19 de março de 2013

Cortejo de Lúcifer II

O cortejo maldito continua de onde parou.

Original: http://goo.gl/tJlgW

Sou levado ao chão com ódio. Caio amordaçado, coberto até a cabeça por um saco de dormir, encasulado. Enclausurado. O zíper se abre, a luz do fogo dos olhos dela me incendeia, morro carbonizado a cada piscadela.
     Estou fraco. Meu peitoral inteiro arde, lacerado por chicotadas. Não seria tão perfeito se eu tivesse me autoflagelado, ela fez um ótimo trabalho. Me torturou com prazer, fincando dentes na minha pele e me horrorizando. Ela é horrível como o próprio Inferno, e tomo para mim, para sempre, a culpa de tê-la feito se tornar isso.
     Ela me põe de pé. Um papel de parede gélido me golpeia por trás, e ela levanta um de meus braços, paralelo ao chão. Prende fitas nele, prende as fitas à parede, meus olhos vendados tentam adivinhar se o sorriso dela já chegou às orelhas.
     O braço está preso. Não me debato, o sofrimento é parte de mim. O sangue é parte de mim, o sangue dela é parte de mim e ela o quer de volta, então martela um prego na minha mão suspensa. Imagino por quantos centímetros ele se estende enquanto rasga minhas veias e encosta na parede. A não-visão sob meus olhos se transforma em caleidoscópios de dor, cores roxas estalando vivas como luz negra.
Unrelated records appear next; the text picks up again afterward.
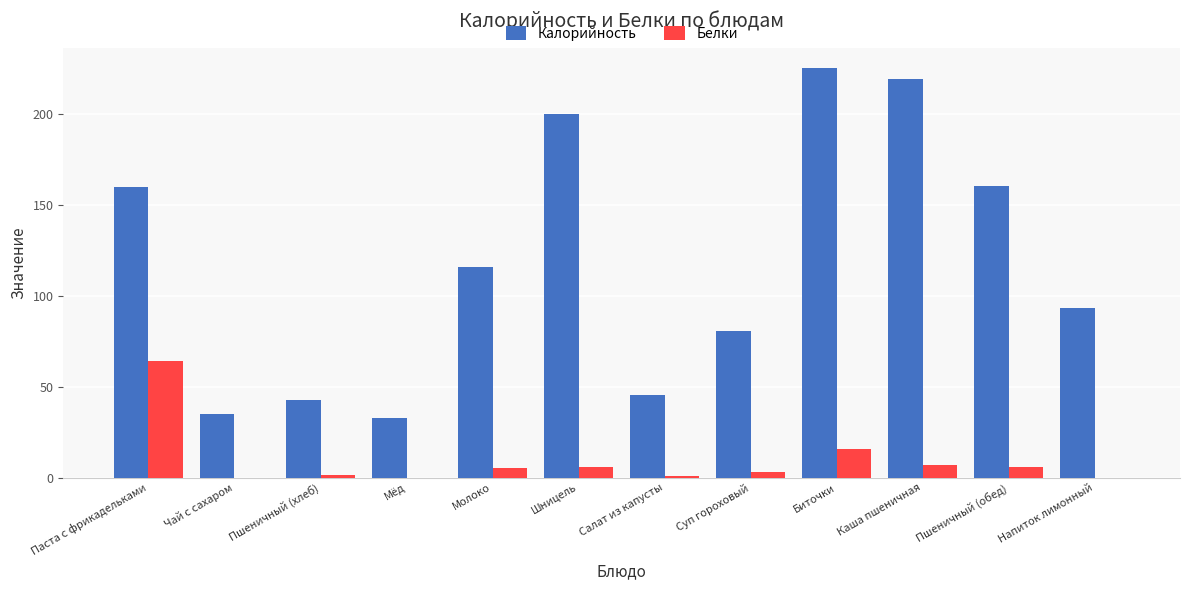

Which series changed the most between Суп гороховый and Пшеничный (обед)?

Калорийность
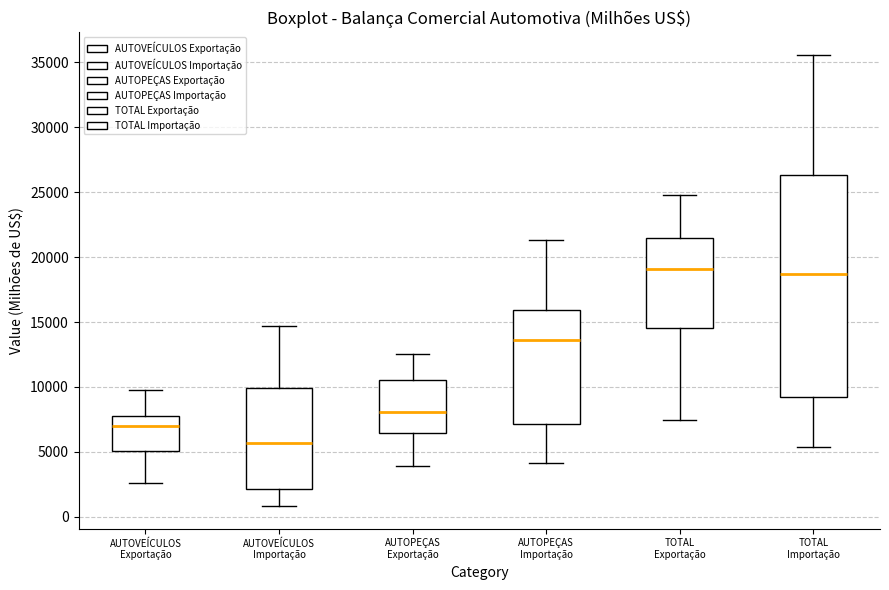

Which box is the tallest, from its lower edge to its upper edge?

TOTAL Importação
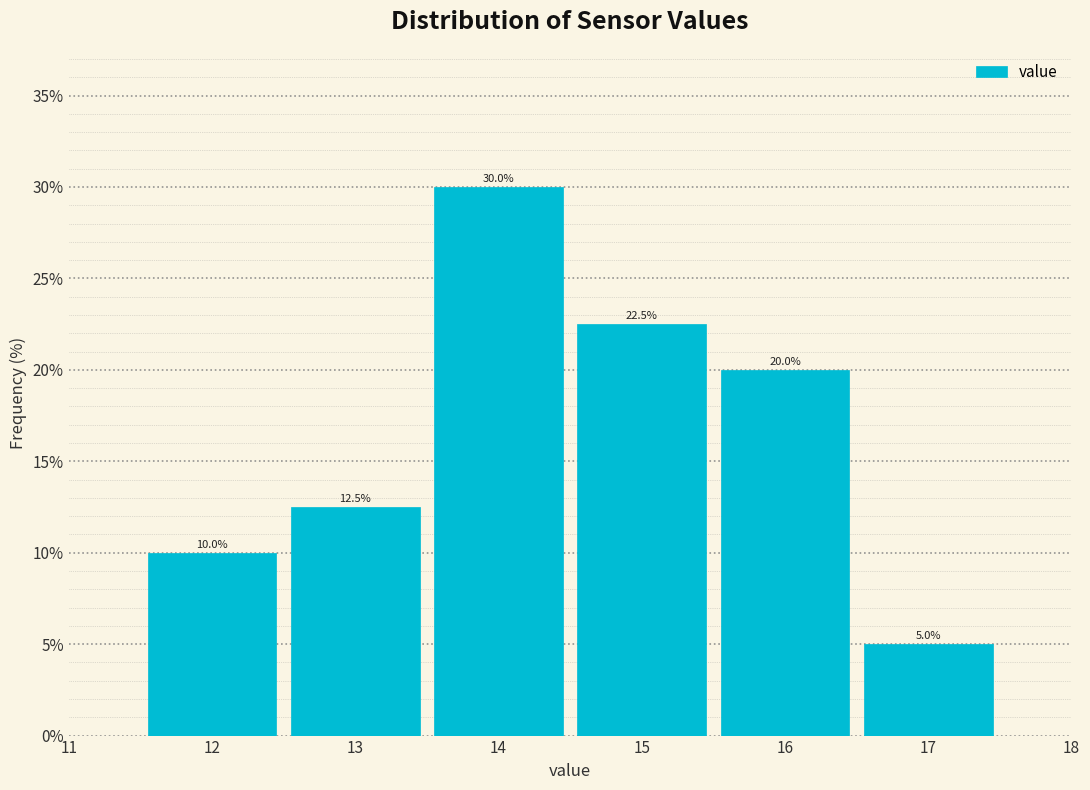

What is the height of the bar covering 16.5 to 17.5 on the x-axis?

5.0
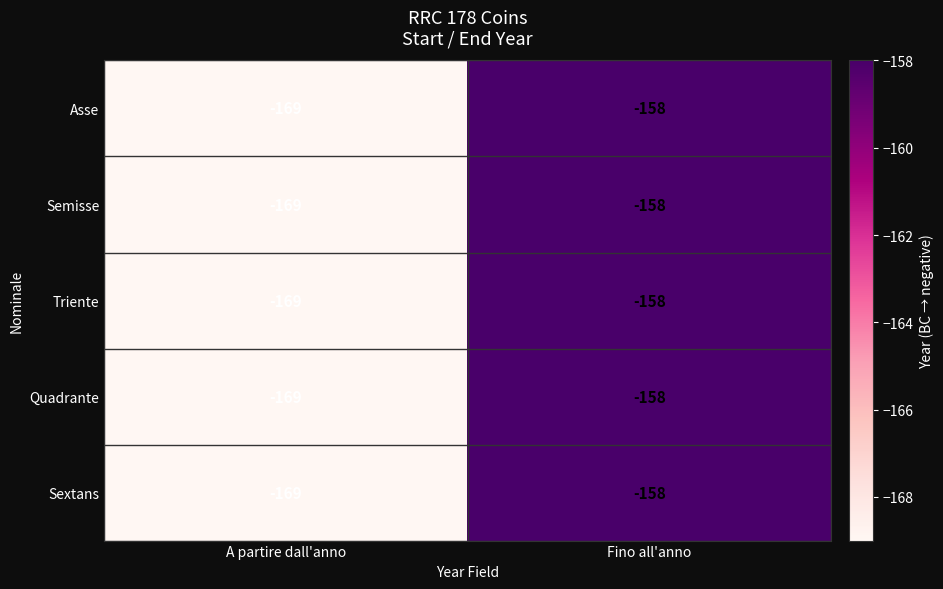

True or false: Quadrante has a value of -158 at Fino all'anno.

True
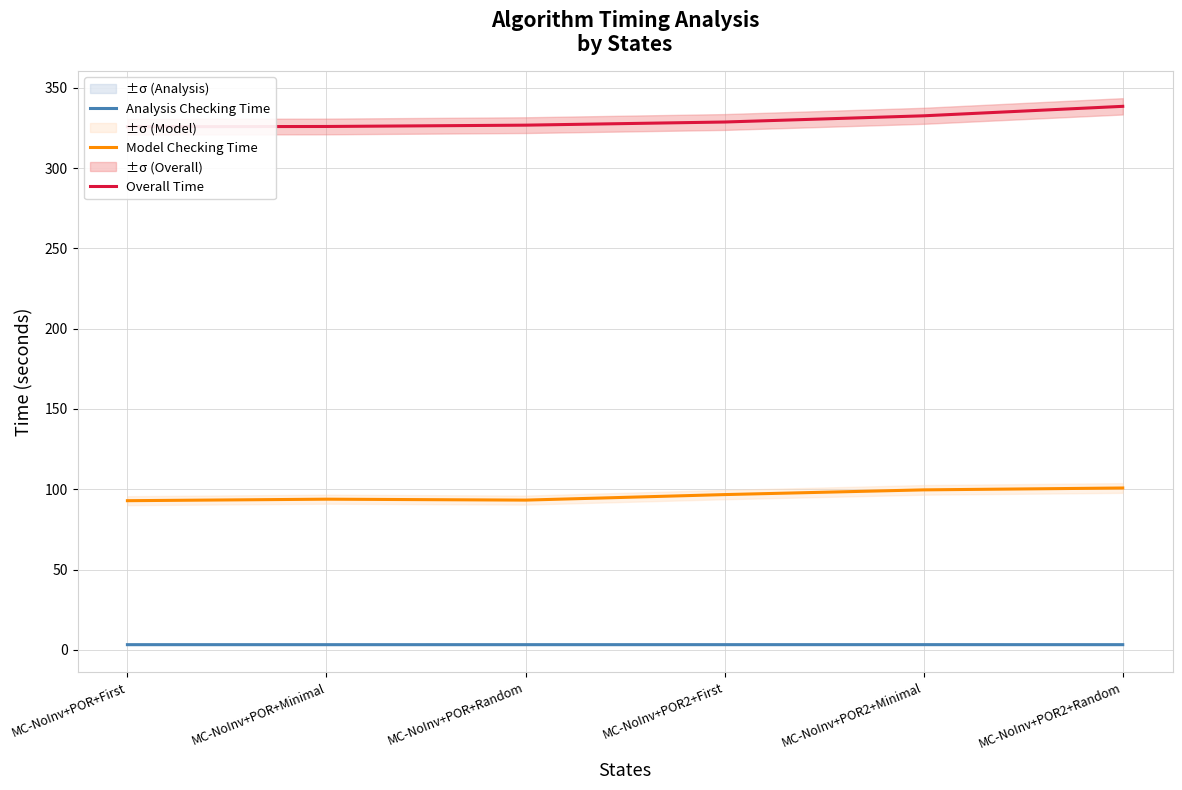

The Overall Time series shows 325.7 at MC-NoInv+POR+First. True or false?

True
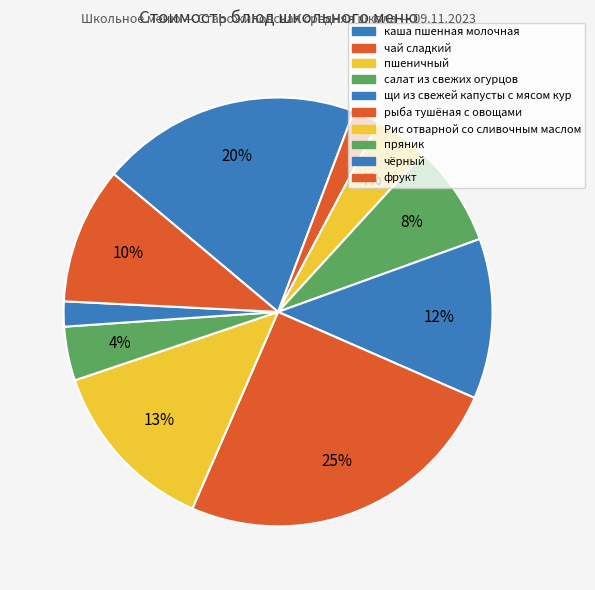

To the nearest percent, what is the average slice percentage?

10%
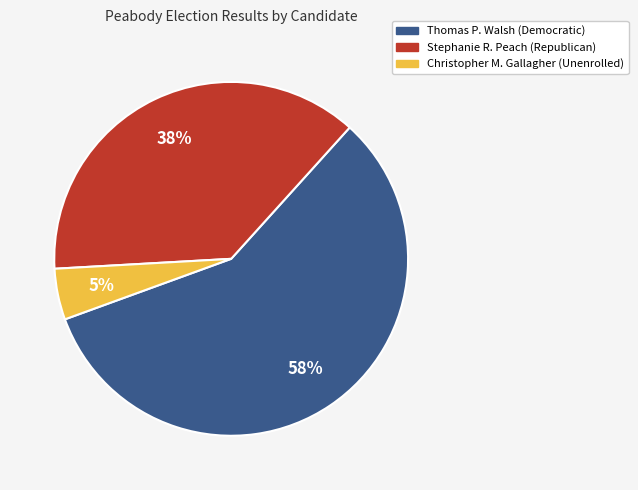

Is Thomas P. Walsh (Democratic) the majority of the pie?

Yes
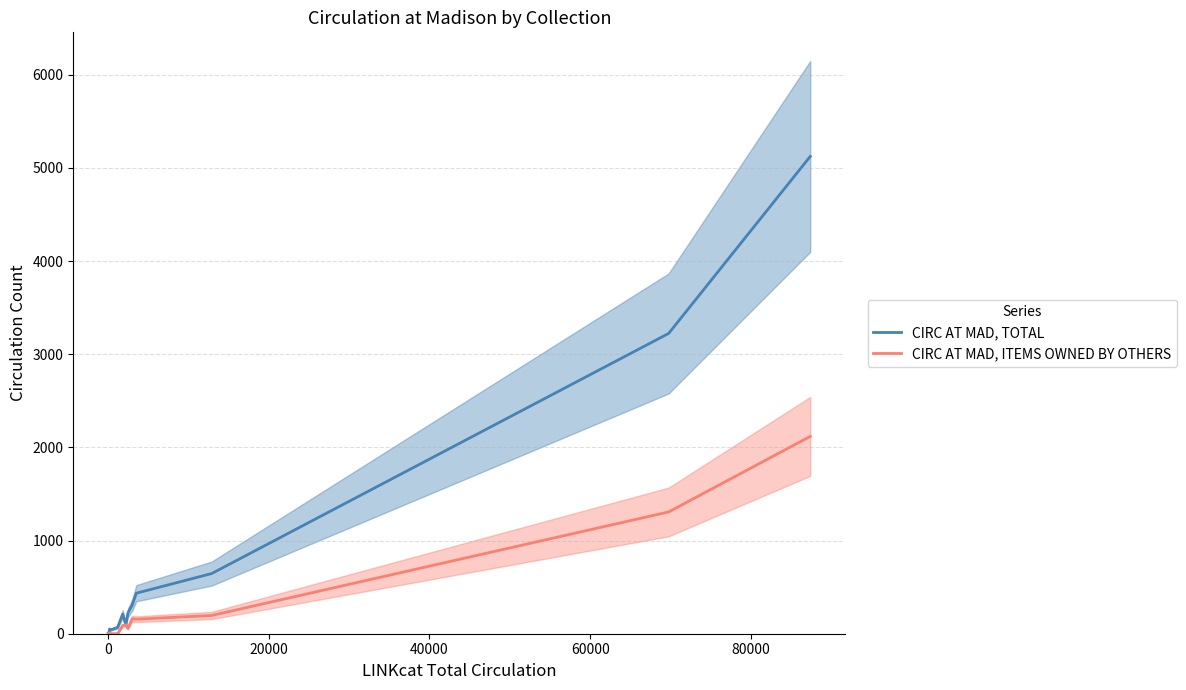

How many interior local peaks does the CIRC AT MAD, TOTAL series have?

2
Isso é só uma grande festa.
     E eu sou o banquete.

Demora pouco até eu estar feito Jesus Cristo na parede. Os pregos enfiados até o talo da parede foram tão fincados que minhas mãos se curvam como uma flor se fechando. Ah, a flor da idade, da juventude, indo embora sob as mãos negras dela, o sangue pingando no carpete e fazendo um som surdo.
     Tuc.
     Tuc.
     Tuc.
     Ela adora isso, ri enquanto morde minha orelha até poder cuspir um pedaço dela.
     Ela é Van Gogh, sou seu auto-retrato. Sou Jesus Cristo, ela é Lúcifer. Sou tanta coisa, mas sei que a insanidade, a perversidade, vencerá essa batalha que pinga surda no chão.
     E ela me diz que tenho sorte de ainda estar pisando no chão, ela poderia muito bem ter me suspendido no ar. Pregado e sangrando em um altar feito especialmente para minha tortura. Cuspo algo, uma bolha que se vomita involuntária, e ela volta a rir com sua vozinha de duende. De doente.
     E tudo fica silêncio.
     Silêncio por tempo demais.
     Ouço aquela mesma risada abafada de outrora, à minha frente mas não tão próxima. Ela não pregou meus pés, mas não me atrevo a movê-los. Não consigo, a dor queima qualquer resistência. Imagino dez, quinze, vinte minutos se passando, e tudo que parece acontecer é o som surdo do sangue batendo no carpete e a risadinha semi-longínqua. Minha respiração é calma, a mais calma possível quando cada poro seu parece querer explodir. E eu explodiria em um suco de células mortas e arrependimento agora mesmo, a Vida Eterna está longe demais para eu ter esperança. Qualquer coisa está longe demais, até mesmo minha vida está no carpete e na boca de quem ri. Na boca de Lúcifer que me mastiga no último inferno, que masca o lóbulo arrancado de minha orelha.
     O que me resta é esperar. Esboço um sorriso. Passo a língua nos dentes pintados de vermelho e o sorriso parece mais verdadeiro. A dor é só uma amiga morta que a gente enterra no nosso jardim. Amiga, amiga, beija meu coração com sua boca cheia de larvas e depois desaparece (deixando as larvas). Estou sendo consumido pelo fogo, pelas larvas, pela não-visão entorpecente.
     A risada continua. Longe, cada minuto mais longe. Mata-me com sua própria morte. E eu espero pela morte sorrindo.